A Black Swan in the Cloud

Originally posted on April 28 2011

 I know I’m a bit late but, as usual, I prefer to think before writing.


I’m pretty sure you all know that Amazon Elastic Compute Cloud service experienced a rather severe outage on April the 21st. A bunch of popular sites suffered from that.
This event, obviously, make a few eyebrows rise on the whole subject of Cloud and SaaS.

I have always been lukewarm on both, but I do still think that both are here to stay and the Amazon failure does not change the outlook much.
I’ve also seen interesting articles which state how the cloud should be handled like any other resource, and I generally agre. Just let me add few points.

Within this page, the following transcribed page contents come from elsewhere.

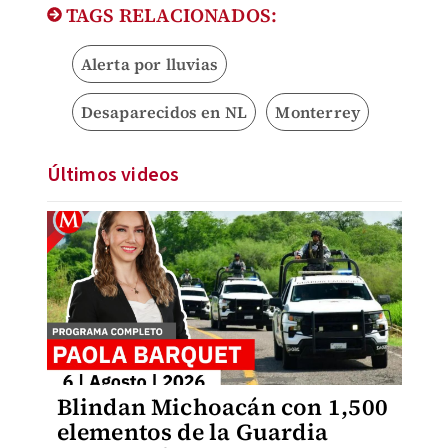
TAGS RELACIONADOS:
Alerta por lluvias
Desaparecidos en NL
Monterrey
Últimos videos
Blindan Michoacán con 1,500
elementos de la Guardia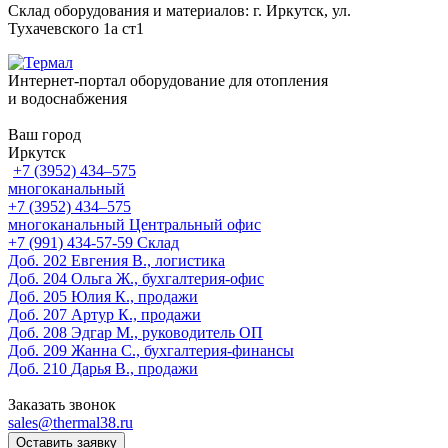
Склад оборудования и материалов: г. Иркутск, ул.
Тухачевского 1а ст1
Интернет-портал оборудование для отопления
и водоснабжения
Ваш город
Иркутск
+7 (3952) 434‒575
многоканальный
+7 (3952) 434‒575
многоканальный
Центральный офис
‎+7 (991) 434-57-59
Склад
Доб. 202
Евгения В., логистика
Доб. 204
Ольга Ж., бухгалтерия-офис
Доб. 205
Юлия К., продажи
Доб. 207
Артур К., продажи
Доб. 208
Эдгар М., руководитель ОП
Доб. 209
Жанна С., бухгалтерия-финансы
Доб. 210
Дарья В., продажи
Заказать звонок
sales@thermal38.ru
Оставить заявку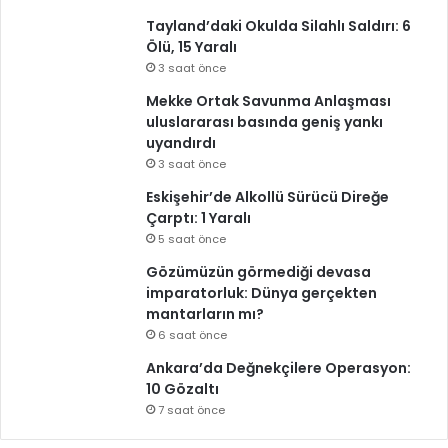
Tayland’daki Okulda Silahlı Saldırı: 6
Ölü, 15 Yaralı
3 saat önce
Mekke Ortak Savunma Anlaşması
uluslararası basında geniş yankı
uyandırdı
3 saat önce
Eskişehir’de Alkollü Sürücü Direğe
Çarptı: 1 Yaralı
5 saat önce
Gözümüzün görmediği devasa
imparatorluk: Dünya gerçekten
mantarların mı?
6 saat önce
Ankara’da Değnekçilere Operasyon:
10 Gözaltı
7 saat önce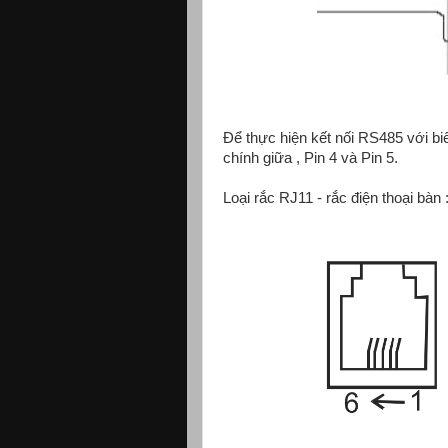
Để thực hiện kết nối RS485 với bi
chính giữa , Pin 4 và Pin 5.
Loại rắc RJ11 - rắc điện thoại bàn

The aftermath of a failure can be mitigated by managing the cloud to create a secure, fail safe, architecture, using multiple datacenters or multiple providers. This is a viable option but it adds a whole new dimension to the software. It creates complexity and costs, that were originally thought to be off-loaded to the cloud/SaaS provider, thus partially jeopardizing the overall economic advantage. 

There is no SLA that can fully protect you in case of failure. Each system is doomed to fail, the actual question is when it will fail. The damage it could do to your business is hardly quantifiable. A mission critical system down for a long time (the value of “long” depends on the actual business) can literally kill your reputation and damage your bottom line for years to come. I haven’t seen a SLA that could cover for such damage, yet.
Even when adequate refunds are built in the SLA, are you sure that the provider could actually pay for them in case of a bad failure?

When your mission critical cloud or SaaS system is down, you can’t do anything but wait. Just wait for someone else to fix your issue. If you had your physical machines in a datacenter, at least, you could closely follow the people who are in charge to fix the issue, get status reports and get ready to go back to work. In case of a partial recover, you could make sure that what is most important for you is restored before. In case of a long outage you could restore a database backup on a spare machine and pull the data you need to work manually. If you have your physical machine available you can always do something more than wait.

What I mean is that SaaS and cloud have clear advantages over on premise when everything goes well or there are minor problems. When a major issue rises, risks are way higher. Major issues, though, are very rare, but such are black swans too.



993 views and 1 response

  • May 27 2011, 5:54 AM

    DavidWLocke (Twitter) responded:

    A lot of web developers don't care if there are outages or not. They don't go to the trouble to prevent outages. They won't do ITIL. Similarly, many non-web dev IT shops won't do geo-mirroring, so they can always be up. Instead, they talk about recovery and business continuation. This latter issue does reach beyond SLAs. Nobody is slicing through the pancake stack that we call the cloud to realize Codd's write once edict, which would mean that all the companies doing business with me would share my one and only address record. The real, cost minimized cloud is a long way off, beyond server virtualization.